油をかけられ、火のついたタバコを投げつけられて…過酷なノラ生活から救出され幸せな“家猫”になったまるちゃん

『油をかけられ、火のついたタバコを投げつけられていた白血病キャリアの猫さん』

 衝撃的な文字が並んでいます。これは関西圏を中心に活動するノラ猫・保護猫専門のお手伝い屋さん『ねこから目線。』の2019年3月15日付のブログのタイトル。実際、こういう猫がいたのです。

 京都市内のあるコンビニ近くに1匹のノラ猫が暮らしていました。近所の住人やコンビニのお客さんからかわいがられていたそうですが、世の中にはノラ猫の存在を疎ましく思う人もいます。ある日、その猫は油のようなものをかけられ、火のついたタバコを投げつけられました。明らかな虐待です。それ以前にも薬品のようなものを浴びせられ体の毛がごっそり抜け落ちたことがありました。多くの人が胸を痛めましたが、保護には至らず。ただ、タバコ事件の日は目撃した人が保護して警察に届け、病院へも連れて行ってくれました。検査をして分かったのは、猫白血病ウイルス陽性ということでした。

 ニャーちゃんと名付けられた推定2~3歳のその猫は、保護主さんの家でしばらく暮らしました。避妊手術のため病院へ行くと、酷い歯肉炎と大量のハジラミの寄生が判明。ごはんをもらっていたとはいえ、ノラ生活で体が弱っていたのでしょう。手術は無事に終わり口の中を消毒、毛の根元に付いたハジラミの卵をしっかり落とすため下半身を丸刈りにして保護主さんの家に戻りました。

 さて、ニャーちゃんをどうするか。保護主さんの家には10歳になる先住猫がいました。白血病キャリアであるニャーちゃんと先住猫が接触しないよう隔離して飼い続けることも、高齢の先住猫にワクチンを打ち続けることも現実的ではありません。さらに、保護主さんには生後10か月の赤ちゃんもいました。育児だけでも大変な時期。そこで『ねこから目線。』に里親募集のお手伝いを依頼し、冒頭のショッキングなタイトルのブログが配信されたのです。

 多くの人が記事をシェアしてくれ、4日間で6000人を超える閲覧がありました。中には面会を希望してくれる人も! 神戸市に住む谷口貴美子さんは推定4歳の猫・すみれちゃんを飼っていて2匹目は考えていませんでしたが、記事を読んで居ても立っても居られず面会を申し込んだそうです。

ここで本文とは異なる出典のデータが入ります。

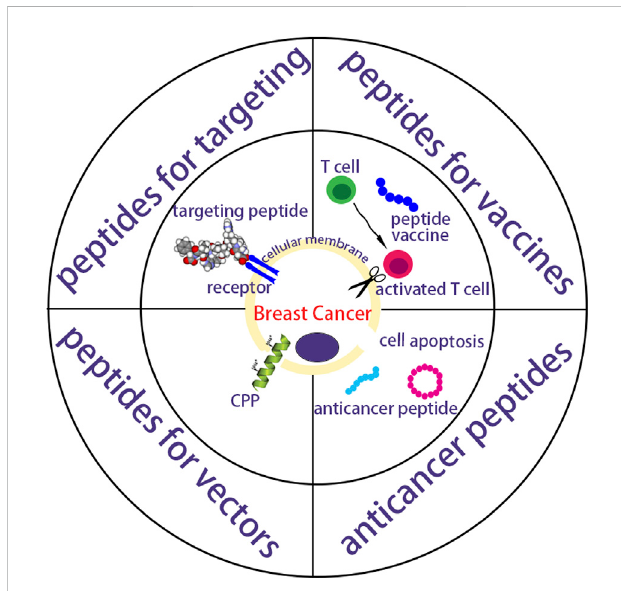
FIGURE 1 A schematic summarization of peptides as targeting vectors, vaccines and anticancer drugs for breast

「この子を助けるために何か役に立てるならと思って会いに行きました。里親になろうと決めていたわけではありませんが、保護主さんから改めて保護したときのお話を聞いて、うちに来てほしいと思ったんです」(谷口さん)

 その日からトライアルがスタート。通常、トライアル期間は2週間~1か月程度ですが、ニャーちゃんの場合はお世話に少し手が掛かること、すみれちゃんとの相性も見なければならないことから長めの2か月が設定されました。

 結果的にすべてクリアして今は谷口まるちゃんとして幸せに暮らしているのですが、他の猫に比べてケアが必要なのは変わらないようです。と言うのも、口内環境の悪さから、まるちゃんは絶えずヨダレが出ているのだとか。

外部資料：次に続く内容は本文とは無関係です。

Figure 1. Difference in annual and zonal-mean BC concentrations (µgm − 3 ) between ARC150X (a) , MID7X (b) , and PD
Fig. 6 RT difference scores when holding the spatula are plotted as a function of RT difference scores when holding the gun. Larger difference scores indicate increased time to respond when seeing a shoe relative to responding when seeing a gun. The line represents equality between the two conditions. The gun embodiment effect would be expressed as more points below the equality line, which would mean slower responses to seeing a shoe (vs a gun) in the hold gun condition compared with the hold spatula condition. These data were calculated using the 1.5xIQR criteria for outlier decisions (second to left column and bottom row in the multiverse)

「その状態でごはんを食べると口の周りに食べかすがつきやすいんです。自分で体を舐めるからその部分がまた汚れるし…おなかが剥げてきたこともありました。だから、できるだけきれいに拭いてあげて、休みの日は朝晩ブラッシングするようにしています。人間の子供用の歯ブラシがいいんですよ。当たりがやわらかいし、アゴの下とか細かいところにも届くので」(谷口さん)

 歯肉炎のため硬いものを食べると歯茎から血が出ることもあるそうで、カリカリフードをふやかしたり、シニア用のフードをあげたり。「免疫力の弱い子だから、傷ができるとバイ菌が入りやすい。口内環境には特に注意しています」(谷口さん)。家に来てから何本か歯が抜けてしまいましたが、それでもヨダレの量は減り、口臭も軽減されてきたと言います。

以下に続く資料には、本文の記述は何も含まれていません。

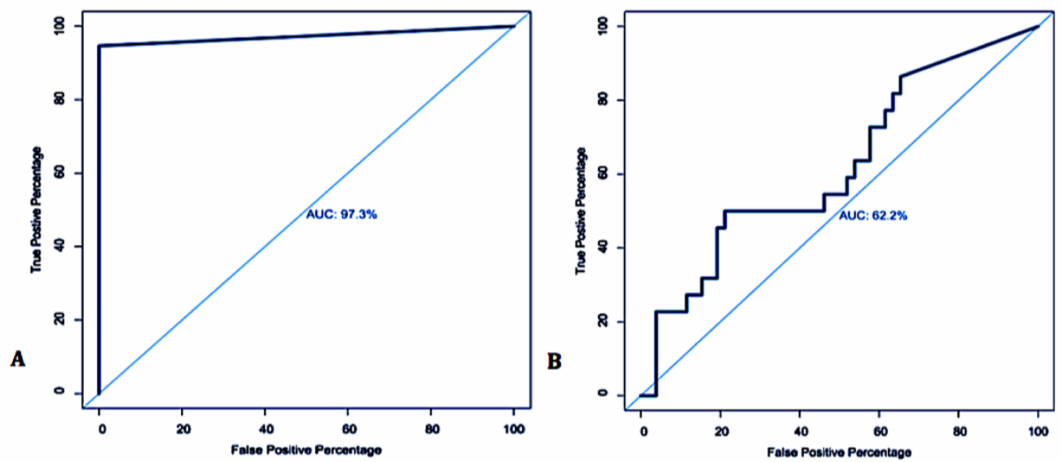
Figure 1. Receiver operating characteristic (ROC) curve analysis and corresponding area under the curve (AUC) analysis of the MqPCR dataset when the reference models were adjusted based on MqPCR and MELISA ( A ) and MELISA ( B ), respectively.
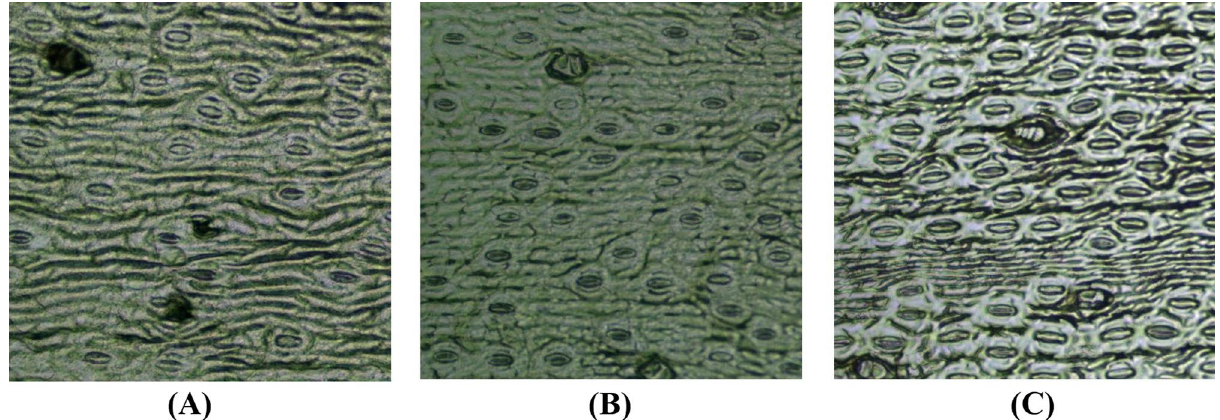
Figure 2. Representative stomata tiles for three palms’ developmental stages collected in this study. ( A ) 1 yo palm seedling, ( B ) 2–3 yo juvenile palm, ( C ) > 10 yo adult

 まるちゃんは谷口さんのマッサージもお気に入りで、トライアル中に初めてのどを鳴らしてくれたのもマッサージ中でした。ニャーちゃんの時代、保護主さんは“ゴロゴロ”を聞けなかったそうで、谷口さんに心を開いていることが分かるこのエピソードも、正式譲渡につながったに違いありません。

 現時点で白血病は発症しておらず、すみれちゃんとの同居についても、複数の獣医師から「(すみれちゃんに)ワクチンを打っていれば大丈夫」と言われています。最初は警戒心のあった2匹ですが威嚇することはなく、今では並んで寝たり、すみれちゃんがまるちゃんの体を舐めてあげることもあるそうです。